Every line from the one containing "pouf: present [706,504,769,547]" to the one containing "ceramic pitcher: present [341,397,376,454]" in the records below, both included, must be set down exactly, and no other line.
================
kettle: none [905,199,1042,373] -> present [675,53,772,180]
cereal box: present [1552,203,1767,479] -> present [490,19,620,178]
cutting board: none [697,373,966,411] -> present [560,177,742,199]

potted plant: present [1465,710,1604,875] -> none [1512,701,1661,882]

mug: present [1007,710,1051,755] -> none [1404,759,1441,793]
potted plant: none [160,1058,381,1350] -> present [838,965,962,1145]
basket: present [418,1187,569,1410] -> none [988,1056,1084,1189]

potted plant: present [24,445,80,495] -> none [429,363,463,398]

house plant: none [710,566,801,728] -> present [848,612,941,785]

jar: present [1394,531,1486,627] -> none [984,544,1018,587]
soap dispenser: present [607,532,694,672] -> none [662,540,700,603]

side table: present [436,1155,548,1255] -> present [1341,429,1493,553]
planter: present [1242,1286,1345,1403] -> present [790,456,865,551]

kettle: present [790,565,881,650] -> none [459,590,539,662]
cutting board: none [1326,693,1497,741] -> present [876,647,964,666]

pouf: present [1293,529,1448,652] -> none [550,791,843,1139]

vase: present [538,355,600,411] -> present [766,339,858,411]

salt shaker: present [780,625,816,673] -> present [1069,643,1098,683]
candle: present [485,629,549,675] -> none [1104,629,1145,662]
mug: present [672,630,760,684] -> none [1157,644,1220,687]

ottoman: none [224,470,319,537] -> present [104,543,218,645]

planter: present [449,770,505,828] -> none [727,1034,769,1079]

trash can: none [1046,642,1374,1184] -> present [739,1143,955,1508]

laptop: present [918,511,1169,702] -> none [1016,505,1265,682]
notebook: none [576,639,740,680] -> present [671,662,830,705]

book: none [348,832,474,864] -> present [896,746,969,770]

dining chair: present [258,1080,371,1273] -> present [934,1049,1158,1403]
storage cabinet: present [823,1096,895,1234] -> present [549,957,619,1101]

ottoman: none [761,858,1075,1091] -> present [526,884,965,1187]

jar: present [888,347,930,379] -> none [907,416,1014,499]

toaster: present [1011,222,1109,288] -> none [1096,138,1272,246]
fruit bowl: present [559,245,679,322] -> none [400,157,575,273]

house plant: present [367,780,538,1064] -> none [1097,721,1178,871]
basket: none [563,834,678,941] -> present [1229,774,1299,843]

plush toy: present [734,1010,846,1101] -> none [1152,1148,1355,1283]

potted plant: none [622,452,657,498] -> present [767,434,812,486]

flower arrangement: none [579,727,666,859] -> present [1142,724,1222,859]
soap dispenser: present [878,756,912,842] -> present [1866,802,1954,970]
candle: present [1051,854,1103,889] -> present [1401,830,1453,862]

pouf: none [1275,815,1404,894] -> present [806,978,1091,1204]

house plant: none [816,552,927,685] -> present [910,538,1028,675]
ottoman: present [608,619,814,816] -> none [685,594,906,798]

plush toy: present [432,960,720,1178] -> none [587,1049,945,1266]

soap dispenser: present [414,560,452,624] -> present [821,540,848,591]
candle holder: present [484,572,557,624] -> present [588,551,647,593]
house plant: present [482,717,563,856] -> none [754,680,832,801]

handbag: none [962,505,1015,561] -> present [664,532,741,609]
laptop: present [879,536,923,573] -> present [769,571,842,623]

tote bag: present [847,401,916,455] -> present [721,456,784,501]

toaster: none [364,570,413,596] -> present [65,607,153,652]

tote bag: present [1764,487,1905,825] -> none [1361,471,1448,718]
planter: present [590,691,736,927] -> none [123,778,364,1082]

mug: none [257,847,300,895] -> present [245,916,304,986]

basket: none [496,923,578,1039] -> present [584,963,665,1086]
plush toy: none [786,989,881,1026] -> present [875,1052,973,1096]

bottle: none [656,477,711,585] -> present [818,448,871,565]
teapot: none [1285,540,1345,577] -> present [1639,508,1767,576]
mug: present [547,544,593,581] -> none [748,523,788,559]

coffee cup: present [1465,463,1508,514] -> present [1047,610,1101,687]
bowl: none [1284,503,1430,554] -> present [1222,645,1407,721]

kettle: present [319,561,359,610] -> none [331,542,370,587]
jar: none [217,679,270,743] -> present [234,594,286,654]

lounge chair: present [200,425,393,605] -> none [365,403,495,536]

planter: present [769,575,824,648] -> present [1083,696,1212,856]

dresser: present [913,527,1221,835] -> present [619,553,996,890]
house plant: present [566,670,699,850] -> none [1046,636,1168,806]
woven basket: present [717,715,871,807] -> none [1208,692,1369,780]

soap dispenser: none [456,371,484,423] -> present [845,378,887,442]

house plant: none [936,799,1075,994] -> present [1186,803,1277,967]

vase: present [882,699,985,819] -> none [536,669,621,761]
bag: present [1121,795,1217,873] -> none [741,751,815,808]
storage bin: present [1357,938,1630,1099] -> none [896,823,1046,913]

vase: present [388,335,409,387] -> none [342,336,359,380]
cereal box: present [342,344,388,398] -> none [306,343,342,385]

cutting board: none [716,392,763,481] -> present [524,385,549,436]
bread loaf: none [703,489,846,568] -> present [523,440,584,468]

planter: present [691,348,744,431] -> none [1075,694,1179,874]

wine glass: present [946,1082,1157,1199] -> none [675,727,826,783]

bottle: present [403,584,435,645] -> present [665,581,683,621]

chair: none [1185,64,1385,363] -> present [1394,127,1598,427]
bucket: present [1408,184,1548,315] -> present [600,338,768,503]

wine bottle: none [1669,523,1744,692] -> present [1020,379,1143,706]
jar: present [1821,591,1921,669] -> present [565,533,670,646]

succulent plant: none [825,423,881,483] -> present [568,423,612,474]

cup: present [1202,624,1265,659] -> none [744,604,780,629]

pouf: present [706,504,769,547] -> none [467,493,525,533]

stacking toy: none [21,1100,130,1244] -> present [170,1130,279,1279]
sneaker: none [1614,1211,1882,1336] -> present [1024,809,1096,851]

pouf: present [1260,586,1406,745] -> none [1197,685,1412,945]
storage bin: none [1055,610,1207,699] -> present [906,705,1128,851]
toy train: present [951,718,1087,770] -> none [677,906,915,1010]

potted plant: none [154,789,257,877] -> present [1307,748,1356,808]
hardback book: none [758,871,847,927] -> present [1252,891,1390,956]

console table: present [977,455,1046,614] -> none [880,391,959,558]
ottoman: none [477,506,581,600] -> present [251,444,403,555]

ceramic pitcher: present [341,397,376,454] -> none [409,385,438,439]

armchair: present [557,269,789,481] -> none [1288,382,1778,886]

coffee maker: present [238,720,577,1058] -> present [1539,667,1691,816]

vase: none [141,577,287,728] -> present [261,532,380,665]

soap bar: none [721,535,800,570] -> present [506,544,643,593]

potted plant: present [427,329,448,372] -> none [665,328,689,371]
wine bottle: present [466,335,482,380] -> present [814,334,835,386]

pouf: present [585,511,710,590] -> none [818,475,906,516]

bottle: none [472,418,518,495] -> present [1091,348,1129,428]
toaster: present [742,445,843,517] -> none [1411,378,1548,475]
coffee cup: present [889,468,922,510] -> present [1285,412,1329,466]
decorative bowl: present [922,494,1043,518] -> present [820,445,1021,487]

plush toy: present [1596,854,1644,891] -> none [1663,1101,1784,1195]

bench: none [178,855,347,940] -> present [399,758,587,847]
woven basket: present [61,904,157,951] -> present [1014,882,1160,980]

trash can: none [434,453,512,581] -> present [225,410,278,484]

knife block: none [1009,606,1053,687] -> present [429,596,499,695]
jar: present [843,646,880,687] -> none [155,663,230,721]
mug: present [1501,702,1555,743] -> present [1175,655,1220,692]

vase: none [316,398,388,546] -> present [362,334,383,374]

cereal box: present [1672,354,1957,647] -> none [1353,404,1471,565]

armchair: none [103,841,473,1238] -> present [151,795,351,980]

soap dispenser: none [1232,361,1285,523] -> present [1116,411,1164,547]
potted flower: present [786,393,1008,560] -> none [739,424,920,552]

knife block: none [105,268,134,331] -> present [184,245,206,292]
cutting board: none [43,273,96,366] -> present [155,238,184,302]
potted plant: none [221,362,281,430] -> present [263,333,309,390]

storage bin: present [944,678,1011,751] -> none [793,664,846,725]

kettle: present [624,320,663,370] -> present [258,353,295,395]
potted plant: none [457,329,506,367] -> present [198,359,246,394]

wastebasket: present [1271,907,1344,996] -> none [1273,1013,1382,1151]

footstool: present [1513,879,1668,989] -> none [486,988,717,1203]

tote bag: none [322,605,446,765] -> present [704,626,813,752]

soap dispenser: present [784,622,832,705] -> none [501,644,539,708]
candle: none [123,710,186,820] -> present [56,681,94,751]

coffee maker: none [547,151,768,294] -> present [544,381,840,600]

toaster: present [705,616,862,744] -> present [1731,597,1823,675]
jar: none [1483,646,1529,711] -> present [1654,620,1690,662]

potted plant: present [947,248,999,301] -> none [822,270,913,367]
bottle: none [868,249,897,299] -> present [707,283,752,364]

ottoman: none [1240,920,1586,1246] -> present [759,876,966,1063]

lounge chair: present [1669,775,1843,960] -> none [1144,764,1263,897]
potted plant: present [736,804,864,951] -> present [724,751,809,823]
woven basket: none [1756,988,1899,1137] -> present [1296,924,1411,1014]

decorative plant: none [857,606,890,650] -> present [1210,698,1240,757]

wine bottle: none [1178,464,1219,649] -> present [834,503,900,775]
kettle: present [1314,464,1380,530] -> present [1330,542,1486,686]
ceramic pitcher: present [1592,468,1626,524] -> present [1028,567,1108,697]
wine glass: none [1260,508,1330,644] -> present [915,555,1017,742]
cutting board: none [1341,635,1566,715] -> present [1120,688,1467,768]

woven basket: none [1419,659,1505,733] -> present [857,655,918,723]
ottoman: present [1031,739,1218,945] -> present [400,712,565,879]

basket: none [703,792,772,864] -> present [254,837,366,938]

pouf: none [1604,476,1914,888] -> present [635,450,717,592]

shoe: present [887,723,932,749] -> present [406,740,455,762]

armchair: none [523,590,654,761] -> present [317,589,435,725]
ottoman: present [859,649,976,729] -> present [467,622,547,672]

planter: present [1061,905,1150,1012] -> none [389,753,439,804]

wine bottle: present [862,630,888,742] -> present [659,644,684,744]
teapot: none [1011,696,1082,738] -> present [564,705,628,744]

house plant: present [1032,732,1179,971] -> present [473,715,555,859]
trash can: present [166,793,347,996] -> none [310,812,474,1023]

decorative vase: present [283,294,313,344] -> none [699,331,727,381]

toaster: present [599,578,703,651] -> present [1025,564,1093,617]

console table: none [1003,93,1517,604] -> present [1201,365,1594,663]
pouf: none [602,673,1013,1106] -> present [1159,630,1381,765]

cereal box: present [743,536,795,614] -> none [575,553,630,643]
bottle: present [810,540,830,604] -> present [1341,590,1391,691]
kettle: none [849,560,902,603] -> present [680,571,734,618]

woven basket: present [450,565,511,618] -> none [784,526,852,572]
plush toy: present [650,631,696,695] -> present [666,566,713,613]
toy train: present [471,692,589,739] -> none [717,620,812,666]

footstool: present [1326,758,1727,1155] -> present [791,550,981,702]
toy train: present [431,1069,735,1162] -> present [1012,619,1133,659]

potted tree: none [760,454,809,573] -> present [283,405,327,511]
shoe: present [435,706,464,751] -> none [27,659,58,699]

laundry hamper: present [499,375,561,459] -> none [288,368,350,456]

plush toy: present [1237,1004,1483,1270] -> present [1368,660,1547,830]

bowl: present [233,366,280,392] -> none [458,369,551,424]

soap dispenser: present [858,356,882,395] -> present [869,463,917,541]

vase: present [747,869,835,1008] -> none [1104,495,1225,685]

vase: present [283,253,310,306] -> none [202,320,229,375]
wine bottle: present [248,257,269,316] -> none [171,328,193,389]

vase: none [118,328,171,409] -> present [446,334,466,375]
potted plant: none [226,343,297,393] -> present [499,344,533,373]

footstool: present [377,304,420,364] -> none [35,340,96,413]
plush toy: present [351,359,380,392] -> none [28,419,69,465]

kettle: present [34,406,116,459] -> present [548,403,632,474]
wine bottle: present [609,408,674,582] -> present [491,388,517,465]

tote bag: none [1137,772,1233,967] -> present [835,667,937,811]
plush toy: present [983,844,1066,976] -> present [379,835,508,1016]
================
> [EXERCISE RESULT]:
pouf: present [706,504,769,547] -> none [467,493,525,533]

stacking toy: none [21,1100,130,1244] -> present [170,1130,279,1279]
sneaker: none [1614,1211,1882,1336] -> present [1024,809,1096,851]

pouf: present [1260,586,1406,745] -> none [1197,685,1412,945]
storage bin: none [1055,610,1207,699] -> present [906,705,1128,851]
toy train: present [951,718,1087,770] -> none [677,906,915,1010]

potted plant: none [154,789,257,877] -> present [1307,748,1356,808]
hardback book: none [758,871,847,927] -> present [1252,891,1390,956]

console table: present [977,455,1046,614] -> none [880,391,959,558]
ottoman: none [477,506,581,600] -> present [251,444,403,555]

ceramic pitcher: present [341,397,376,454] -> none [409,385,438,439]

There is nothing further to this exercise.